Walaa Dakak, originaire de Syrie, nous a accueillis avec une grande générosité au cœur de son atelier à Montreuil. En partageant une infusion au gingembre et à l’hibiscus, puis un repas syrien composé d’une soupe au yaourt de brebis qu’il nous a tout spécialement préparée, nous avons parlé de politique française et étrangère, de nos familles, et surtout de son art et de ce qu’il dit, ainsi que de sa vision de la vie.
Peux-tu nous parler de toi et de ton univers en quelques mots ?
Je viens de Jaramana, en banlieue de Damas et je suis arrivée en France il y a treize ans. Je suis laïque. J’ai deux sœurs et deux frères. Je suis artiste plasticien. Je travaille le fusain, l’encre de chine ou encore l’acrylique et l’huile. Je fais également des sculptures et des installations Quand je peins c’est comme une séance de psychanalyse. Je suis d’ailleurs également professeur d’art plastique auprès d’handicapés mentaux quelques heures par semaine dans trois structures différentes.En 2014, j’ai également fondé avec cinq autres personnes la Caravane culturelle syrienne. Le but est de promouvoir la culture et l’art contemporain syriens tels qu’ils sont et de défendre la démocratie au sens culturel du terme. Nous sommes un groupe qui ne veut pas dépendre d’un système. Nous sommes une cinquantaine de membres de toutes disciplines confondues (plasticiens, acteurs, musiciens, cinéastes, écrivains, etc.).
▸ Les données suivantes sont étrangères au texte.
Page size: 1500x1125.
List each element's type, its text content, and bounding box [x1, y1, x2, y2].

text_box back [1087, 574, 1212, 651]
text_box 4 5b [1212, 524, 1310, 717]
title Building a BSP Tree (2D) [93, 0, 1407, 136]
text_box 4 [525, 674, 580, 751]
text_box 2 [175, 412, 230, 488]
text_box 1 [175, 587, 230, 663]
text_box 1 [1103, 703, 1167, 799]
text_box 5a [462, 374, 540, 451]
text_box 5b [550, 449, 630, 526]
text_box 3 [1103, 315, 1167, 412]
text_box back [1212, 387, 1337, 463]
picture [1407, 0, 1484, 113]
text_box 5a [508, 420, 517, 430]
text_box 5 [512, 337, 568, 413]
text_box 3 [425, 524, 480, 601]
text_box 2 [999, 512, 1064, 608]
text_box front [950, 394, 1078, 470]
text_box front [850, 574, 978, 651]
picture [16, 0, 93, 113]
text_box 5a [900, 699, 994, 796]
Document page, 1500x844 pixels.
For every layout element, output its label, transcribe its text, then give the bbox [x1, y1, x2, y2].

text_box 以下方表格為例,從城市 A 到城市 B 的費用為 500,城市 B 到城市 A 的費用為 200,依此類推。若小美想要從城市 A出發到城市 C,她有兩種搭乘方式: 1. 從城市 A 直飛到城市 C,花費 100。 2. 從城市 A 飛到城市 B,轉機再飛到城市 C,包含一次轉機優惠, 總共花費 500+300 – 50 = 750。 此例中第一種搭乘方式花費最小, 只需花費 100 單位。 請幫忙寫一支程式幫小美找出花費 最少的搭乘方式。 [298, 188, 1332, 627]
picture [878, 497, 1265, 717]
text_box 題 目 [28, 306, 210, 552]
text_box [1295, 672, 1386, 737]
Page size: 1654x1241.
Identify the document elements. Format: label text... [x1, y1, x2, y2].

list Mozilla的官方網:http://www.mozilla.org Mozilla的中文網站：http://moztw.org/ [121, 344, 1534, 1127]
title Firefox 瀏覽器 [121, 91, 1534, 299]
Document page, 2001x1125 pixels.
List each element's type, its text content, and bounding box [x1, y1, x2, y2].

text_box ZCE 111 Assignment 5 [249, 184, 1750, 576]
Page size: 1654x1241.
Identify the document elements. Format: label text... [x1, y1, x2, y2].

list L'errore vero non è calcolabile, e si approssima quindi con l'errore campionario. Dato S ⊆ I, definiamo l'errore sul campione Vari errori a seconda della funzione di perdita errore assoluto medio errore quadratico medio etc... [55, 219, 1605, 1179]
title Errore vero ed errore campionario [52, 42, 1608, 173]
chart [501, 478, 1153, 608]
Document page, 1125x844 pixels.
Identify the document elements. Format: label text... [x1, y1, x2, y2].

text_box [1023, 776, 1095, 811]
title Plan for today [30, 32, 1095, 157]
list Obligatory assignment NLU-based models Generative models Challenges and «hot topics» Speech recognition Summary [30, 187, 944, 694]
Nous nous sommes produits dans de nombreuses villes de France mais aussi à Milan, Berlin, Oslo, San Sébastien… avec entre autres des expositions, des soirées musicales, des spectacles de rue, des projections de films, de la poésie ou des débats…«Quand je peins c’est comme une séance de psychanalyse»
Quel a été ton parcours ?
J’ai obtenu mon diplôme de l’école des Beaux Arts de Damas spécialité gravure en 2003. J’ai ensuite décidé de venir en France car ce pays représente jusqu’à aujourd’hui le centre de l’art, mais aussi bien sûr pour son charme. J’ai validé une licence en 2006, puis un master en art contemporain à Paris VIII en 2008.Je prépare actuellement une thèse à l’université de Paris I en Arts et sciences de l’art esthétique ; c’est une analyse de mon travail. J’ai réalisé ma première exposition individuelle en France en 2006, à la galerie Arteconte à Saint-Germain-des-Prés, puis une seconde en 2007, au Centre Culturel Arabo-syrien. J’ai ensuite connu une période difficile. Je n’avais pas d’espace pour travailler et peu d’argent. J’ai envisagé de rentrer en Syrie. Finalement, j’ai obtenu un atelier à la Cité internationale universitaire de Paris, Porte des Lilas, en 2010. En 2012, j’ai fait une exposition au Qatar. J’ai participé à deux expositions collectives à l’Institut du Monde Arabe en 2013 puis en 2014 avec Syrie : CRIS-Action, Artistes en création. A l’automne 2016, j’ai participé à la biennale d’art contemporain, le Génie des jardins à Bastille. Par ailleurs, de 2010 à 2012, j’ai été correspondant en France pour l’Agence de presse syrienne. C’était un travail prestigieux mais je n’étais pas tranquille : pour faire ce travail, tu dois adhérer complètement aux idées du pouvoir en place. C’est le principe même d’un système dictatorial. Tu te sens continuellement observé, tu en deviens paranoïaque.Que représentent les yeux et la pluie dans ton travail ?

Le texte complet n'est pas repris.